Alex woke up Monday morning covered in strep rash. I’ve become very familiar with this rash, so I immediately phoned the doctor and made him an appointment. I’d rather look like a crazy mommy and find that there’s nothing wrong with him, than not have it checked out and have it develop into a high fever and misery for us all.
It’s strep. Again. This makes the fifth time this year.
The doctor suggested that someone is a carrier and repeatedly reinfecting him. Since Steven hadn’t been tested at all, she wanted him to go to after-hours care that evening for a test. Just to be safe, we both got tested. (I was tested back in January or February, which means I’m not the carrier, but I got checked out again just in case I’d picked it up since then.) We both tested negative. Next up: the grandparents. I realized that Alex’s bouts with strep tended to follow visits to or from my parents. So they were both kind enough to get tested. They’re negative, too. We’re back to square one.
I mentioned this on Facebook. I kind of wish I hadn’t. I think people are trying to be helpful, but when I’m being grilled about whether or not I’ve disinfected my entire house and all the toys or being reminded that they make shopping-cart covers for infants, I feel like I’m being accused of not properly protecting my boy. I carry enough mama guilt as it is; I don’t need any more heaped on top of me. I confess: I forgot to change his toothbrush after the last bout. I changed it every other time, but this time, I forgot. Guilt guilt guilt.
We went to the health food store, as we’re out of baby probiotics. Alex tends to get a yeast infection whenever he’s on antibiotics. The lady at the store was super sweet and just wanted to be helpful, so I didn’t get mad at her. But when she gasped that I need to get him off of antibiotics because they’ll just mess him up, I felt another little piece of guilt being placed on my head. (For the record, I’m a big believer in antibiotics for bacterial infections like strep. I do not believe in trusting “natural,” unscientifically-proven, non-FDA-approved supplements to get rid of an infection that can cause kidney or heart damage or even death. I’m okay with crunchy; I’m not okay with foolish.) But it felt like another person suggesting that I’m not doing the right thing for my child.
I’m almost 40. In general, becoming a mom so much later in life has been awesome when it comes to parenting decisions. For the most part, I’m confident. I have zero interest in the so-called Mommy Wars. You raise your kid your way, and I’ll raise my kid mine. I don’t care what you do. And I genuinely don’t care if you don’t like the way I do things. I do what’s best for me and my family.
But when my child is sick so frequently, all the doubt I don’t usually wrestle with comes creeping in. I know that he eats a healthy, well-balanced diet. He sleeps regularly and well. We have a schedule and a routine that makes our days run smoothly. He’s an easy, generally-well-behaved baby who is growing and learning. But knowing that still can’t erase the worry I feel that I’m doing something wrong because he’s sick so much. This undefined feeling of guilt piles on and threatens to smother me with its ugly accusations.

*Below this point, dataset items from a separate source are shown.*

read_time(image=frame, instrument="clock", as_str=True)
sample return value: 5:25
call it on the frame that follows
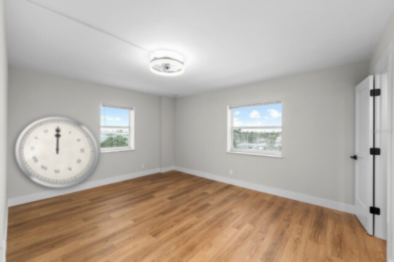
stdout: 12:00
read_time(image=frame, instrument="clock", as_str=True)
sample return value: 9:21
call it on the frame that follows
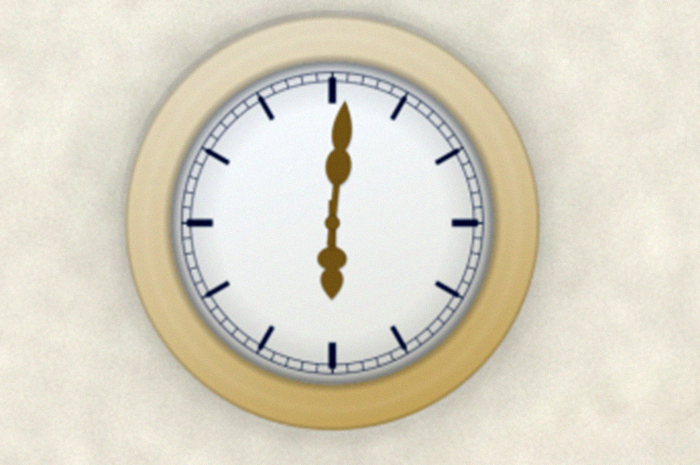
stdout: 6:01
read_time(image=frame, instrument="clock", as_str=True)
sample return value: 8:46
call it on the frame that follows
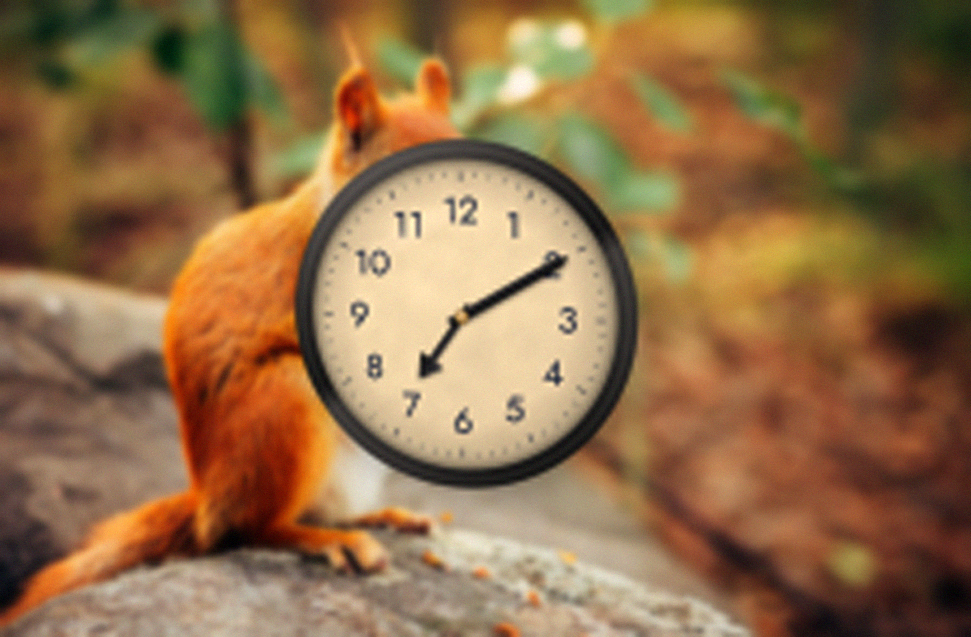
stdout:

Still, there are bright moments in the midst of the trial. For the most part, Alex feels fine. Because we caught it early this time, he’s only had a low-grade fever and a little crankiness. I laughed when his doctor told him to feel better. He was rolling on the floor, tickling me through the slats of the bench in the exam room, laughing hysterically because I laughed each time he did it. He felt just fine.
Doogie lost a whisker in the living room. Alex and I found it. I tickled him with it, and he fell over with laughter. He took the whisker from me and tried to tickle back. He ran to his daddy and “tickled” him with the whisker, which in reality was more like punching him in the shoulder while holding the whisker. But Steven, who isn’t even remotely ticklish, laughed for Alex, who was delighted with this new activity. He might be sick, but he’s full of joy and life. Nothing, and I mean nothing, gets him down.
I guess I’m doing something right, after all.